Since the General Data Protection Regulation (GDPR) took effect on May 25, 2018, data protection authorities in the European Union (EU) have wasted no time in launching enforcement actions and issuing fines.
The U.K.’s regulator, the Information Commissioner’s Office (ICO), accused a Canada-based company of using personal data—including names and email addresses—of U.K. individuals to target them with political advertising messages on social media. AggregateIQ Data Services Ltd. was provided with the personal data by political groups (such as Veterans for Britain and Vote Leave).
AggregateIQ violated Article 5(1)(a), (b) and (c) of the GDPR, which require that personal data shall be “[p]rocessed lawfully, fairly and in a transparent manner in relation to the data subject” and shall be collected for specified, explicit and legitimate purposes and further processed only in a manner that is compatible with those purposes and is “[a]dequate, relevant and limited to what is necessary in relation to the purposes for which they are processed,” the ICO said.
The ICO ordered the company to erase any personal data of U.K. individuals retained on its servers.
In France, La Commission Nationale de L’Informatique et des Libertes (CNIL) found that a mobile ad network illegally obtained the consent of more than 67 million people. Pursuant to the GDPR, consent must be specific, informed and freely given, but Vectuary’s consent was improperly gained, the regulator said, because “bundling consent to partner processing in a contract is not valid consent.”
The regulator ordered the company to change its consent practices and purge all data collected on the basis of the invalid consent previously obtained.
Other actions resulted in fines. The first occurred in Austria, where the Osterreichische Datenschutzbehorde (DPA) issued a 4,800€ fine to a retail company that used a surveillance camera that captured too much of the sidewalk. The retailer lacked the GDPR’s required notice and transparency, the DPA determined.

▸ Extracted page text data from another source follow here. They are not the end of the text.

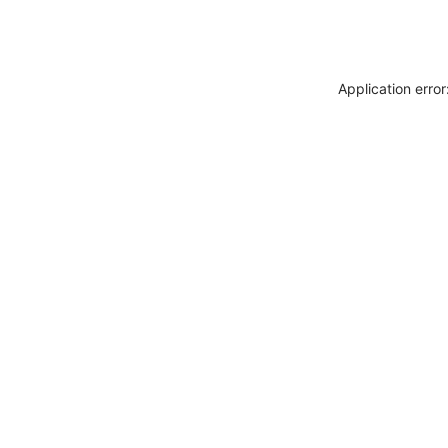
Application erro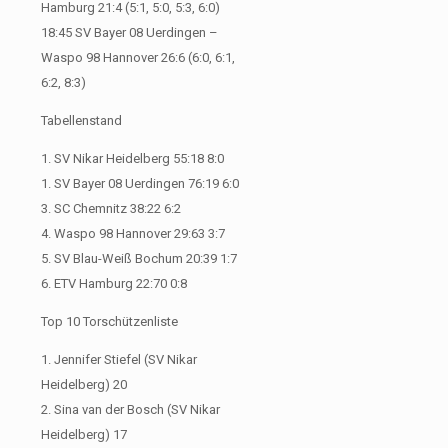
Hamburg 21:4 (5:1, 5:0, 5:3, 6:0)
18:45 SV Bayer 08 Uerdingen –
Waspo 98 Hannover 26:6 (6:0, 6:1,
6:2, 8:3)
Tabellenstand
1. SV Nikar Heidelberg 55:18 8:0
1. SV Bayer 08 Uerdingen 76:19 6:0
3. SC Chemnitz 38:22 6:2
4. Waspo 98 Hannover 29:63 3:7
5. SV Blau-Weiß Bochum 20:39 1:7
6. ETV Hamburg 22:70 0:8
Top 10 Torschützenliste
1. Jennifer Stiefel (SV Nikar
Heidelberg) 20
2. Sina van der Bosch (SV Nikar
Heidelberg) 17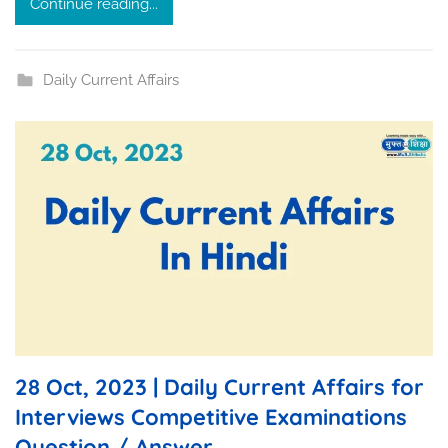
Continue reading...
u
r
Daily Current Affairs
28 Oct, 2023 | Daily Current Affairs for
Interviews Competitive Examinations
Question / Answer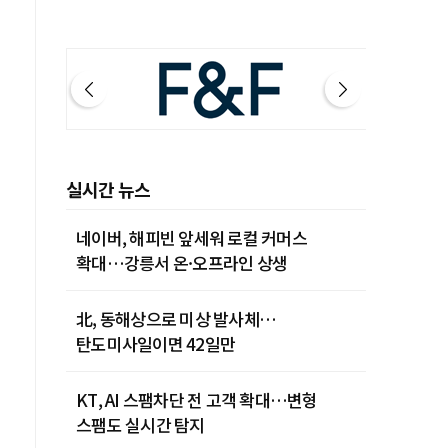
실시간 뉴스
네이버, 해피빈 앞세워 로컬 커머스
확대…강릉서 온·오프라인 상생
北, 동해상으로 미상 발사체…
탄도미사일이면 42일만
KT, AI 스팸차단 전 고객 확대…변형
스팸도 실시간 탐지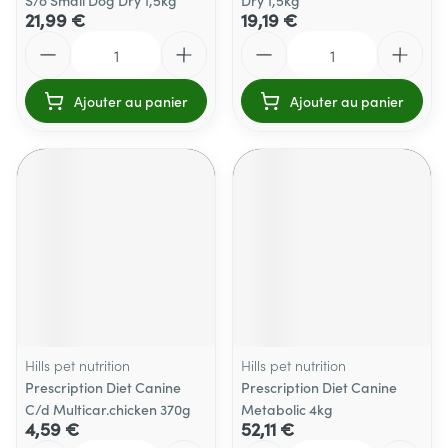
S/o Small Dog Dry 1,5kg
Dry 1,5kg
21,99 €
19,19 €
Quantité
Quantité
Ajouter au panier
Ajouter au panier
Hills pet nutrition
Hills pet nutrition
Prescription Diet Canine
Prescription Diet Canine
C/d Multicar.chicken 370g
Metabolic 4kg
4,59 €
52,11 €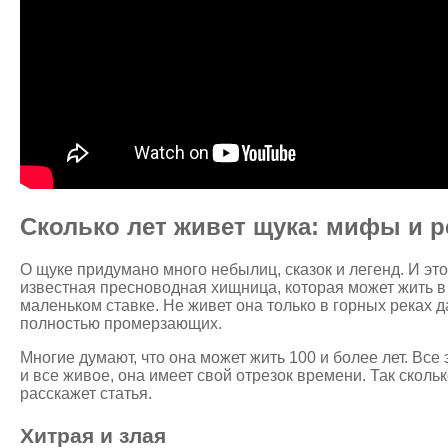
Сколько лет живет щука: мифы и 
О щуке придумано много небылиц, сказок и легенд. И это
известная пресноводная хищница, которая может жить в 
маленьком ставке. Не живет она только в горных реках д
полностью промерзающих.
Многие думают, что она может жить 100 и более лет. Вс
и все живое, она имеет свой отрезок времени. Так сколь
расскажет статья.
Хитрая и злая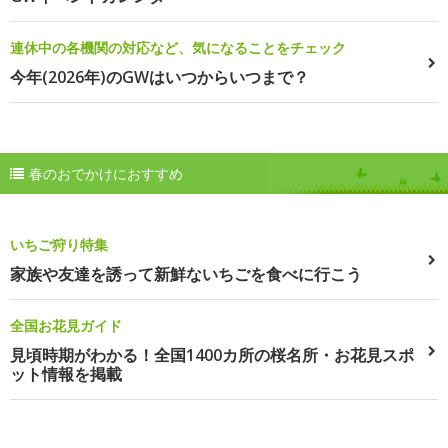
連休中の各機関の対応など、気になることをチェック
今年(2026年)のGWはいつからいつまで？
春のおでかけにおすすめ
いちご狩り特集
家族や友達を誘って新鮮ないちごを食べに行こう
全国お花見ガイド
見頃時期がわかる！全国1400カ所の桜名所・お花見スポ
ット情報を掲載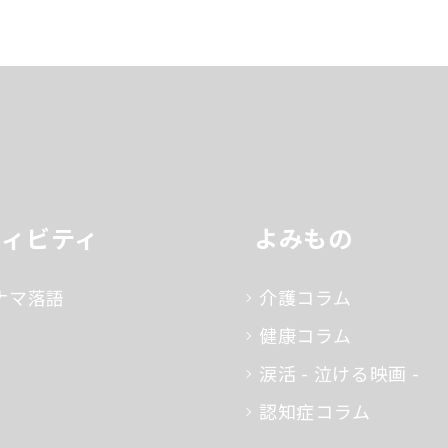
ティビティ
よみもの
ナマ落語
介護コラム
健康コラム
涙活 - 泣ける映画 -
認知症コラム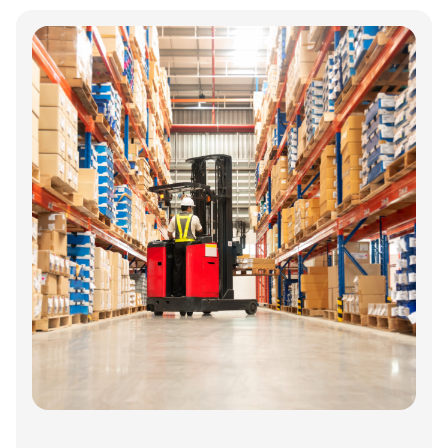
Annonce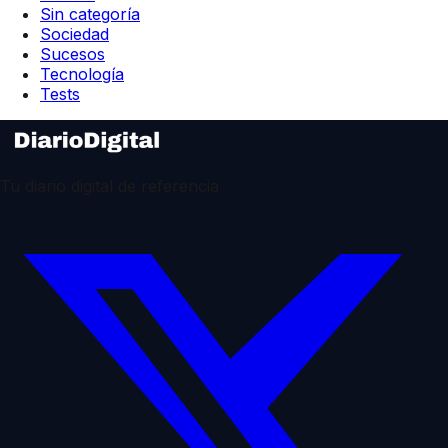
Sin categoría
Sociedad
Sucesos
Tecnología
Tests
Tu diario digital de referencia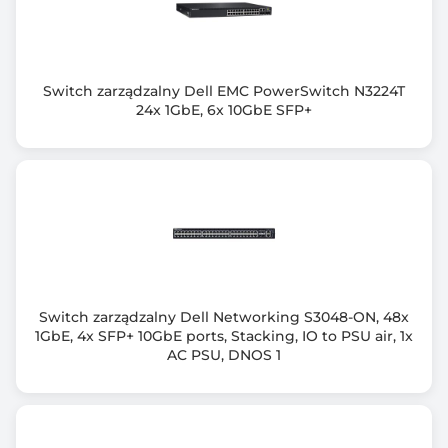
Port PoE
Tak
Switch zarządzalny Dell EMC PowerSwitch N3224T
Ilość portów PoE
24x 1GbE, 6x 10GbE SFP+
4
Obsługiwane protokoły / Zgodność z normami
IEEE 802.3x Flow control
IEEE 802.1Q VLAN (Virtual Local Area Network - Dot1q)
IEEE 802.1p Priorytetyzacja ruchu
Dodatkowe funkcje urządzenia
Switch zarządzalny Dell Networking S3048-ON, 48x
Klient DHCP
1GbE, 4x SFP+ 10GbE ports, Stacking, IO to PSU air, 1x
QoS (Quality of Service)
AC PSU, DNOS 1
Zabezpieczenie Storm Control
Rozmiar tablicy MAC
4 K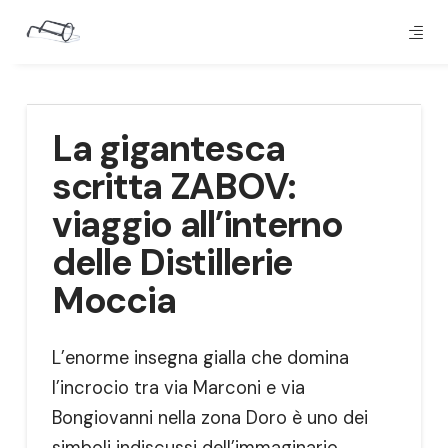
La gigantesca
scritta ZABOV:
viaggio all’interno
delle Distillerie
Moccia
L’enorme insegna gialla che domina
l’incrocio tra via Marconi e via
Bongiovanni nella zona Doro è uno dei
simboli indiscussi dell’immaginario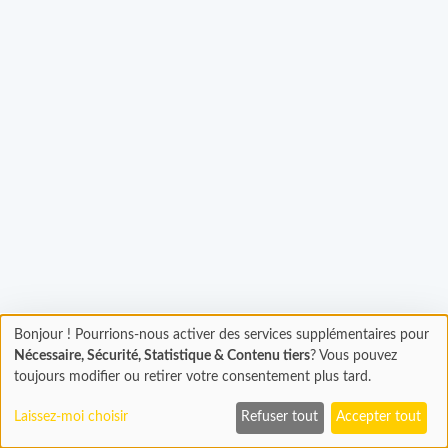
Chargement...
Bonjour ! Pourrions-nous activer des services supplémentaires pour
Chargement
Nécessaire, Sécurité, Statistique & Contenu tiers
? Vous pouvez
En cours...
toujours modifier ou retirer votre consentement plus tard.
Laissez-moi choisir
Refuser tout
Accepter tout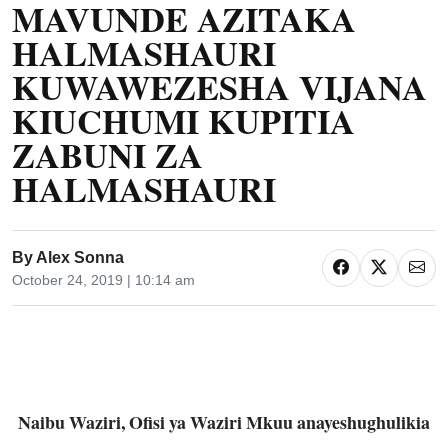
MAVUNDE AZITAKA
HALMASHAURI
KUWAWEZESHA VIJANA
KIUCHUMI KUPITIA
ZABUNI ZA
HALMASHAURI
By
Alex Sonna
October 24, 2019 | 10:14 am
Naibu Waziri, Ofisi ya Waziri Mkuu anayeshughulikia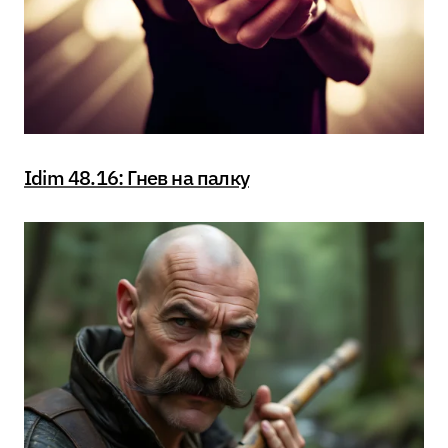
Idim 48.16: Гнев на палку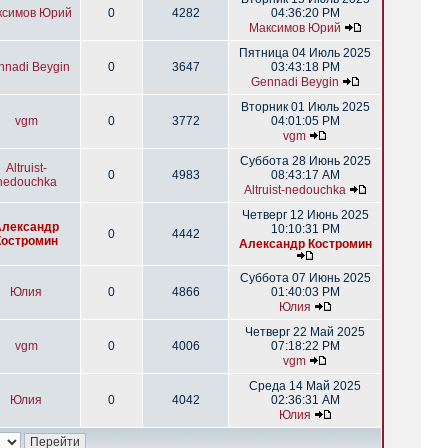
ксимов Юрий
0
4282
04:36:20 PM
Максимов Юрий
Пятница 04 Июль 2025
nnadi Beygin
0
3647
03:43:18 PM
Gennadi Beygin
Вторник 01 Июль 2025
vgm
0
3772
04:01:05 PM
vgm
Суббота 28 Июнь 2025
Altruist-
0
4983
08:43:17 AM
nedouchka
Altruist-nedouchka
Четверг 12 Июнь 2025
Александр
10:10:31 PM
0
4442
Костромин
Александр Костромин
Суббота 07 Июнь 2025
Юлия
0
4866
01:40:03 PM
Юлия
Четверг 22 Май 2025
vgm
0
4006
07:18:22 PM
vgm
Среда 14 Май 2025
Юлия
0
4042
02:36:31 AM
Юлия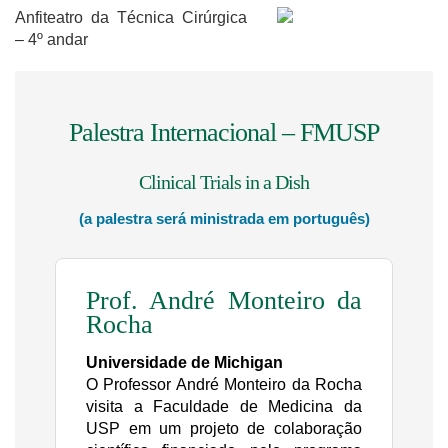
Anfiteatro da Técnica Cirúrgica
– 4º andar
Palestra Internacional – FMUSP
Clinical Trials in a Dish
(a palestra será ministrada em português)
Prof. André Monteiro da
Rocha
Universidade de Michigan
O Professor André Monteiro da Rocha
visita a Faculdade de Medicina da
USP em um projeto de colaboração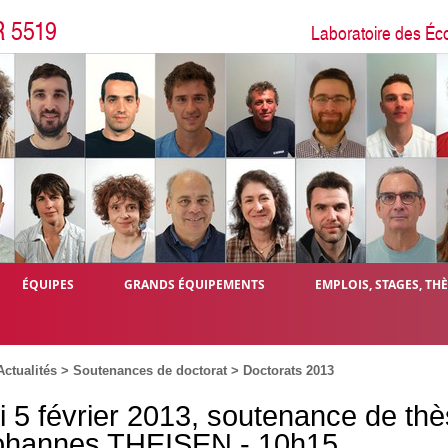
R 5519
Laboratoire des Éc
ÉQUIPES
GRANDS ÉQUIPEMENTS
EMPLOIS, STAGES, TH
Actualités
>
Soutenances de doctorat
>
Doctorats 2013
i 5 février 2013, soutenance de th
ohannes THEISEN - 10h15,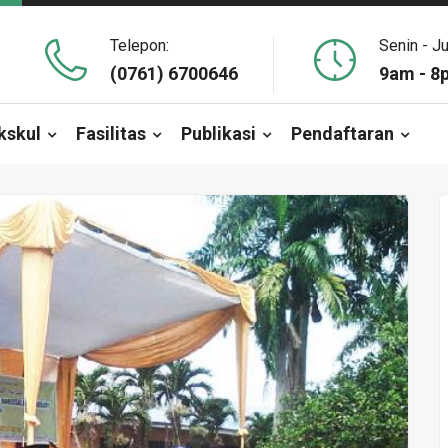
Telepon:
Senin - J
(0761) 6700646
9am - 8
kskul
Fasilitas
Publikasi
Pendaftaran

An even larger fine followed in Portugal, where the Comissao Nacional de Proteccao de Dados (NCPD) hit a hospital with a 400,000€ fine for allowing employees indiscriminate access to patient data. Barreiro Montijo lacked adequate staff to control access to patient information, the NCPD said, and, as a result, 985 persons associated with the profile “doctor” were granted access to the patient management system, despite the fact only 296 doctors actually worked at the hospital.
Germany’s State Commissioner for Data Protection and Freedom of Information Baden-Wuerttemberg (LfDI) issued the most recent fine, of 20,000€, in November. Following a data breach at a social media company, in which a hacker stole and published the passwords and email addresses of roughly 330,000 users, the LfDI determined that by storing the passwords in plain text, the company ran afoul of the GDPR’s requirement to pseudonymize and encrypt personal data.
To read the ICO Enforcement Notice, click here.
To read the CNIL warning, click here.
Why it matters: EU regulators wasted little time launching investigations, taking enforcement action and fining entities for violations of the GDPR, although several recipients are appealing (including AggregateIQ and the Portuguese hospital). American companies subject to the requirements of the GDPR should ensure compliance, or they may face similar action. According to news reports, Austria’s DPA already has 115 U.S. proceedings pending and another 58 investigations underway.